Advantages of the dynamic auto-inheritance
- No crutch hooks, clean OOP with all the consequences
- Plug-ins (and descendant classes) can be developed independently of each other, there is no need to know what exactly the parent class will be called
- In the chain of inheritance can be an unlimited number of classes that will automatically be inherited from each other.
Disadvantages:
- As it was rightly noted in the comments, IDE will not understand such “tricks”, because the inheritance is “dynamic”
- ... - but frankly, I don’t see any other significant shortcomings.
I do not exclude that there may still be some flaws, but I simply have “eyes soiled”, and I haven’t stuck in them with my nose, so it will be interesting to hear the opinions of those who discover those.
It will also be interesting to know if anyone has encountered a similar way of expanding the functionality in other CMS (I haven’t yet come across this).

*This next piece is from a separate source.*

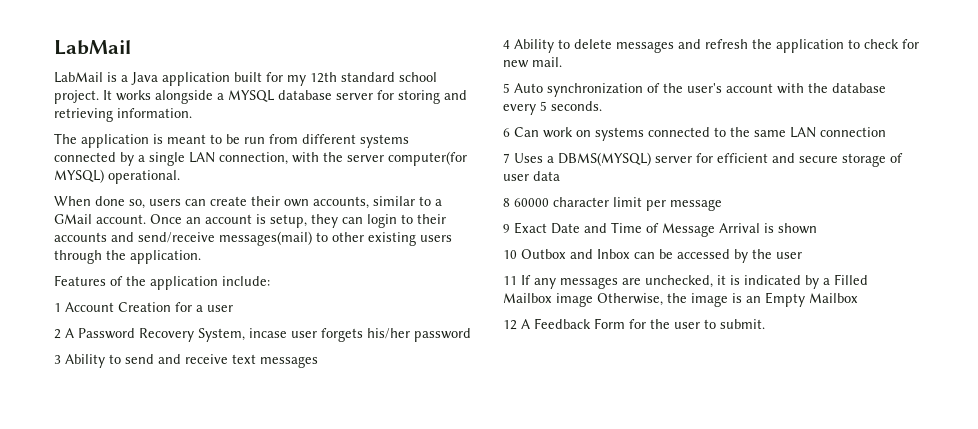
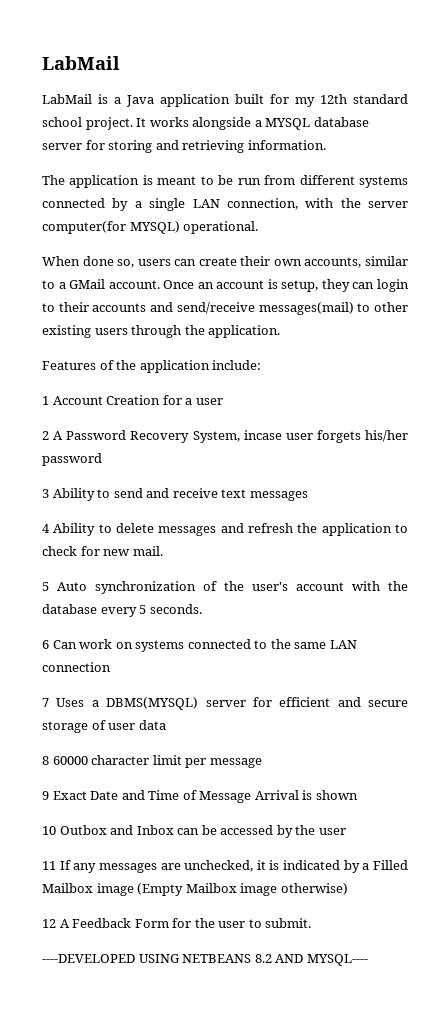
[597,292,858,307] Otherwise, the image is an Empty Mailbox -> [137,883,348,896] (Empty Mailbox image otherwise)
(765, 324) none -> [42,954,368,966] // ----DEVELOPED USING NETBEANS 8.2 AND MYSQL----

And as I already wrote, this technique lies at the heart of the Alto CMS plugin system, so if someone wants to see the implementation in more detail, then this can be done either
on the github or download the engine code from the
official site .
PS Just in case for perfectionists from coding - yes, I know about namespaces and I understand that everything can be done with their help (and I even agree that it is desirable to use them here), but the post is still about something else, so I suggest not to dwell on this side of the question.